Personal information
- Nationality: Dutch
- Born: 5 September 1988 (age 37) Weert, Netherlands
- Height: 1.79 m (5 ft 10 in)
- Weight: 70 kg (154 lb)

Sport
- Country: Netherlands
- Sport: Rowing
- Event: Double sculls

Medal record
Women's Rowing
Representing Netherlands
Olympic Games
| Bronze medal – third place | 2020 Tokyo | Double sculls |
World Championships
| Bronze medal – third place | 2019 Ottensheim | Double sculls |
European Championships
| Silver medal – second place | 2023 Bled | Quadruple sculls |
| Silver medal – second place | 2020 Poznan | Double sculls |
| Silver medal – second place | 2018 Glasgow | Double sculls |
| Silver medal – second place | 2017 Račice | Double sculls |
| Silver medal – second place | 2013 Seville | Quadruple sculls |

= Lisa Scheenaard =

Dutch rower (born 1988)

Lisa Scheenaard (born 5 September 1988) is a Dutch rower, who competed at the Olympic Games.

== Rowing ==
In 2016, Scheenaard won the Princess Royal Challenge Cup (the premier women's singles sculls event) at the Henley Royal Regatta, rowing for the Hollandia Roeiclub.

Scheenaard won a bronze medal at the 2019 World Rowing Championships and a silver medal at the 2020 European Rowing Championships.

She won the bronze medal at the 2020 Summer Olympics in the double sculls event together with Roos de Jong.

== Cycling ==
In 2018, 2020, and 2022 she was the champion at the Dutch Headwind Cycling Championships, held in storm conditions at Oosterscheldekering over an 8.5 km course against the North Sea wind on upright single-speed bikes.

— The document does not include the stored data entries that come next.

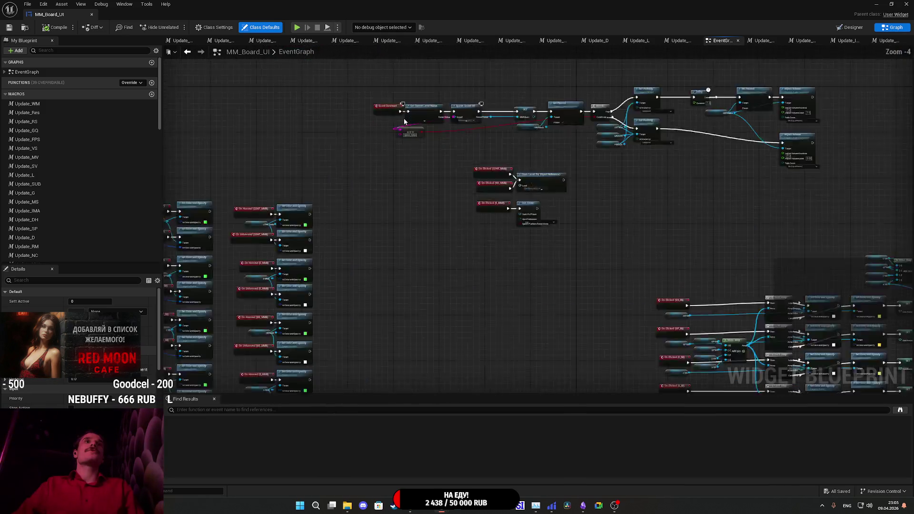
{"action": "scroll", "coordinate": [284, 232], "scroll_direction": "up", "scroll_amount": 2}
{"action": "mouse_move", "coordinate": [428, 288]}
{"action": "left_mouse_down"}
{"action": "mouse_move", "coordinate": [153, 253]}
{"action": "mouse_move", "coordinate": [96, 256]}
{"action": "mouse_move", "coordinate": [414, 242]}
{"action": "left_mouse_up"}
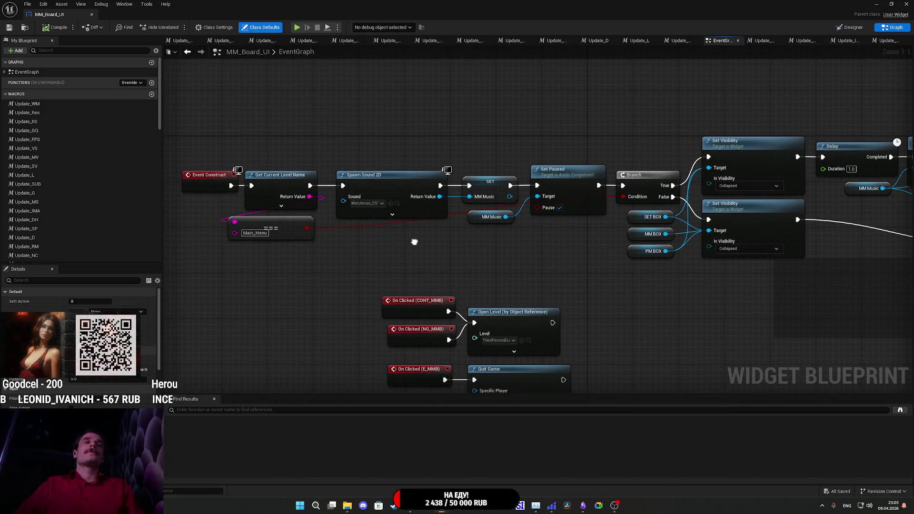
{"action": "left_click_drag", "start_coordinate": [424, 258], "coordinate": [222, 191]}
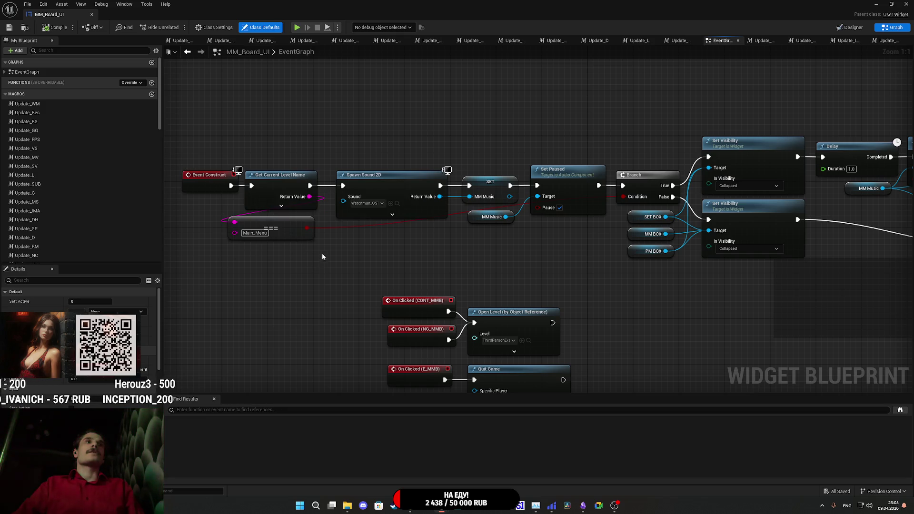
{"action": "mouse_move", "coordinate": [513, 248]}
{"action": "left_mouse_down"}
{"action": "mouse_move", "coordinate": [425, 204]}
{"action": "mouse_move", "coordinate": [3, 216]}
{"action": "mouse_move", "coordinate": [127, 202]}
{"action": "mouse_move", "coordinate": [299, 104]}
{"action": "mouse_move", "coordinate": [421, 85]}
{"action": "mouse_move", "coordinate": [541, 129]}
{"action": "mouse_move", "coordinate": [594, 95]}
{"action": "left_mouse_up"}
{"action": "scroll", "coordinate": [544, 205], "scroll_direction": "down", "scroll_amount": 3}
{"action": "mouse_move", "coordinate": [522, 233]}
{"action": "left_mouse_down"}
{"action": "mouse_move", "coordinate": [411, 299]}
{"action": "mouse_move", "coordinate": [422, 285]}
{"action": "mouse_move", "coordinate": [553, 242]}
{"action": "left_mouse_up"}
{"action": "scroll", "coordinate": [87, 196], "scroll_direction": "down", "scroll_amount": 15}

In 2018 she battled "Moderate gale" force 7 winds to complete the distance in 20 minutes 28 seconds. In 2020 she completed the course in 23 minutes 8 seconds while facing "Fresh gale" force 8 (code orange) winds. In 2022 she battled "Moderate gale" force 7 winds to complete the distance in 22 minutes 53 seconds.